### Your objective:
Rewrite the Horizon League tournament article between "- Winning coach: Clint" and "fourth consecutive year.", inclusive, changing every "Corteva Coliseum" to "the downtown arena".

### Source passage:
- Classification: Division I
- Season: 2025–26
- Teams: 11
- Site: Campus sites (first two rounds) Corteva Coliseum Indianapolis, Indiana (final three rounds)
- Champions: Wright State (4th title)
- Winning coach: Clint Sargent (1st title)
- MVP: TJ Burch (Wright State)
- Television: ESPN, ESPN2, ESPNU, ESPN+

= 2026 Horizon League men's basketball tournament =

American college basketball postseason tournament

The 2026 Horizon League Men's Basketball Tournament was the final event of the 2025–26 men's basketball season for the Horizon League. It was held from March 2–10, 2026; play-in and first-round games were played at the home courts of the better seeds, with all remaining games held at Corteva Coliseum in Indianapolis, Indiana. The winner, Wright State, received the conference's automatic berth into the NCAA Tournament. The tournament was sponsored by Barbasol for the fourth consecutive year.

The tournament adopted a new format in 2026; instead of a traditional eleven-team single elimination bracket, the new format included reseeding after each round. The event started on campus sites with a play-in round for the bottom two teams (by conference record), followed by a ten-team first round. The five remaining teams then advanced to the final three rounds held at Corteva Coliseum. The bottom two teams by seeding played in the second round, while the other three teams were forwarded into the semifinals, with those winners advancing to the final.

==Seeds==
All of the teams in the league participated in the tournament, with the bottom two teams starting in the play-in round. The bracket was reset after each round so that the highest remaining seed always played the lowest.

| Seed | School | League Record | Tiebreaker (1) | Tiebreaker (2) |
|---|---|---|---|---|
| 1 | Wright State | 15–5 |  |  |
| 2 | Robert Morris | 13−7 |  |  |
| 3 | Detroit Mercy | 12−8 | 1–1 vs. Wright State |  |
| 4 | Oakland | 12−8 | 0–2 vs. Wright State | 3–1 vs. Milwaukee/Youngstown State |
| 5 | Green Bay | 12−8 | 0–2 vs. Wright State | 2–2 vs. Milwaukee/Youngstown State |
| 6 | Purdue Fort Wayne | 11−9 |  |  |
| 7 | Northern Kentucky | 10–10 |  |  |
| 8 | Milwaukee | 8−12 | 2–0 vs. Youngstown State |  |
| 9 | Youngstown State | 8−12 | 0–2 vs. Milwaukee |  |
| 10 | Cleveland State | 6−14 |  |  |
| 11 | IU Indy | 3−17 |  |  |

== Schedule ==

Game: Time; Matchup; Score; Attendance; Television
Play-In Round – Monday, March 2 Campus Site
1: 7:00 p.m.; No. 11 IU Indy at No. 10 Cleveland State; 93–101; 1,684; ESPN+
First Round – Tuesday, March 3 Campus Site
2: 8:00 p.m.; No. 6 Purdue Fort Wayne at No. 5 Green Bay; 56–64; 2,067; ESPN+
First Round – Wednesday, March 4 Campus Sites
3: 7:00 p.m.; No. 10 Cleveland State at No. 1 Wright State; 61–90; 3,713; ESPN+
4: 7:00 p.m.; No. 9 Youngstown State at No. 2 Robert Morris; 53–68; 3,537
5: 7:00 p.m.; No. 8 Milwaukee at No. 3 Detroit Mercy; 63–84; 3,131
6: 7:00 p.m.; No. 7 Northern Kentucky at No. 4 Oakland; 85–84; 1,942
Second Round – Sunday, March 8 Indianapolis, IN (Corteva Coliseum)

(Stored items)
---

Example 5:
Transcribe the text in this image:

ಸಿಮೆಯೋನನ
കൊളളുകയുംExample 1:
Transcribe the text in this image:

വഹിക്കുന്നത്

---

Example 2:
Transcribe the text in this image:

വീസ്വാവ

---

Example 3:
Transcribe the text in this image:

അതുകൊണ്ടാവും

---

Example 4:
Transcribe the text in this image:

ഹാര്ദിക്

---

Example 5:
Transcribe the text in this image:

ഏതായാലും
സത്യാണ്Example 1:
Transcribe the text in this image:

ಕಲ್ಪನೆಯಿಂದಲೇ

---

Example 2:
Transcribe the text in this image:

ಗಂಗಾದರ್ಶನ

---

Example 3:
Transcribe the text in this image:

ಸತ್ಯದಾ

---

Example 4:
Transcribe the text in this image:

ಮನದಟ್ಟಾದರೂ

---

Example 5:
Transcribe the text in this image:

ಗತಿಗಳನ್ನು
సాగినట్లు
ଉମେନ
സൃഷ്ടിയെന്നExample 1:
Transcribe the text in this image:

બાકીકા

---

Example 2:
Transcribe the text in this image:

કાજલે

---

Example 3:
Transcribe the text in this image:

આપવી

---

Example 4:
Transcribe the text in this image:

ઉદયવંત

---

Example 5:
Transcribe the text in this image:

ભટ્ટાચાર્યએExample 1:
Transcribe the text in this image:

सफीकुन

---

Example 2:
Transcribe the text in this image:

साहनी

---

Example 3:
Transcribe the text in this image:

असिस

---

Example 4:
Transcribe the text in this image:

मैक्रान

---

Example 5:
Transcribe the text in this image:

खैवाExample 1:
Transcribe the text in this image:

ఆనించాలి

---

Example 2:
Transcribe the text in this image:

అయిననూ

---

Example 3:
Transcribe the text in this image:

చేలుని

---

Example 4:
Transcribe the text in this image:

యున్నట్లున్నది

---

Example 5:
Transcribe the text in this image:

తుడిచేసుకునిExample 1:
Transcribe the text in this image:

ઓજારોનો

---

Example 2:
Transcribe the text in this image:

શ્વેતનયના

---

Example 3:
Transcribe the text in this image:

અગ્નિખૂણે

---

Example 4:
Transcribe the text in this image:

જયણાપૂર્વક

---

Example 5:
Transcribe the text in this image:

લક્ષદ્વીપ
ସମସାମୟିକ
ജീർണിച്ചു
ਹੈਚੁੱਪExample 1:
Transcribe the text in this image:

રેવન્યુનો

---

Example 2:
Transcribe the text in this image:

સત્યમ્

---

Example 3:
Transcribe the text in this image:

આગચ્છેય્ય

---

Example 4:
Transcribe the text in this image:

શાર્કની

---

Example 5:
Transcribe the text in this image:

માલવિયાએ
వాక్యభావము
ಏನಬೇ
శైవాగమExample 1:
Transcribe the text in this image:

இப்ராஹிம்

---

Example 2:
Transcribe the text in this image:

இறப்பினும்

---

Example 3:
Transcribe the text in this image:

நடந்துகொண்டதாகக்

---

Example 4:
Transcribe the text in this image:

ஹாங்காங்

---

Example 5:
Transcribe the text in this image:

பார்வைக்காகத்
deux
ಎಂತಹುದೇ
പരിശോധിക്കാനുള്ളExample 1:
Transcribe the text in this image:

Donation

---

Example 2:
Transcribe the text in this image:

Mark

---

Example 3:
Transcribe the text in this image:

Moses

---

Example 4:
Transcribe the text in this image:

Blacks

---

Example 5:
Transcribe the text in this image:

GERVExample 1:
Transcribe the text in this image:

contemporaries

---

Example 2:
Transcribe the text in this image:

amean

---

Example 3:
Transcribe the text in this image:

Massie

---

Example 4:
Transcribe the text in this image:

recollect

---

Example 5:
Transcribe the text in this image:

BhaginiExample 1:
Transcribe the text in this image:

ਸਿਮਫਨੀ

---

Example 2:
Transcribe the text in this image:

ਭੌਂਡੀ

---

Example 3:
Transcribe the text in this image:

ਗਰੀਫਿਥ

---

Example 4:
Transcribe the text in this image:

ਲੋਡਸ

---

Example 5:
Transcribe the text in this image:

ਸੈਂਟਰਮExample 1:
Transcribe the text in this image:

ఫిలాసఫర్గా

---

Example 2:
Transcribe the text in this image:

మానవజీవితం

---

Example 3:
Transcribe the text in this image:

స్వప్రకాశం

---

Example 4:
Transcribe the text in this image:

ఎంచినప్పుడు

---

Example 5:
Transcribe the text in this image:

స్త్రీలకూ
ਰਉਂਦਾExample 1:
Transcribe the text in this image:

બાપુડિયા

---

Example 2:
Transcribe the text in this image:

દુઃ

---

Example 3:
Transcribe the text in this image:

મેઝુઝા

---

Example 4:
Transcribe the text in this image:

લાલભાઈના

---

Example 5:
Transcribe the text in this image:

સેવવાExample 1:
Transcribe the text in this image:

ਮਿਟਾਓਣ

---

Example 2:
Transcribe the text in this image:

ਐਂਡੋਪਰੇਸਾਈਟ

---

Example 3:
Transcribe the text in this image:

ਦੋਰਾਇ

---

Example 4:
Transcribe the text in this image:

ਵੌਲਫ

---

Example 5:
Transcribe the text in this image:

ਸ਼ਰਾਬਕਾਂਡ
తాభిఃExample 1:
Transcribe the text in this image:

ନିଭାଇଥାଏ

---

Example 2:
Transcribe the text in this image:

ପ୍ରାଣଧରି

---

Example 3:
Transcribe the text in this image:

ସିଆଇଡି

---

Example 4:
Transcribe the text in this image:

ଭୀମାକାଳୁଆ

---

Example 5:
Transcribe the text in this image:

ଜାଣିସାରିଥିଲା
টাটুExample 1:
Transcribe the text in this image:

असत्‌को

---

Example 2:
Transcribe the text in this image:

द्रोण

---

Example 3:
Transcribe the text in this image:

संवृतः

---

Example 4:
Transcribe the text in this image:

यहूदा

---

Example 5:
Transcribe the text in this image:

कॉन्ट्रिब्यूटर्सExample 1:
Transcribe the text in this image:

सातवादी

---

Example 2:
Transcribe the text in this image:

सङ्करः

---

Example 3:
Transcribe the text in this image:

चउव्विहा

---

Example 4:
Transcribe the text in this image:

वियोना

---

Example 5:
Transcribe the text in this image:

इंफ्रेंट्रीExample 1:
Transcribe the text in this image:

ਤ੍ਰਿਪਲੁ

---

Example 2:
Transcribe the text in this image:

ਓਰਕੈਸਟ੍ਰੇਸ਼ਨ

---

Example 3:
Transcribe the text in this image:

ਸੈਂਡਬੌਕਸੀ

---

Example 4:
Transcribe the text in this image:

### Answer below:
- Winning coach: Clint Sargent (1st title)
- MVP: TJ Burch (Wright State)
- Television: ESPN, ESPN2, ESPNU, ESPN+

= 2026 Horizon League men's basketball tournament =

American college basketball postseason tournament

The 2026 Horizon League Men's Basketball Tournament was the final event of the 2025–26 men's basketball season for the Horizon League. It was held from March 2–10, 2026; play-in and first-round games were played at the home courts of the better seeds, with all remaining games held at the downtown arena in Indianapolis, Indiana. The winner, Wright State, received the conference's automatic berth into the NCAA Tournament. The tournament was sponsored by Barbasol for the fourth consecutive year.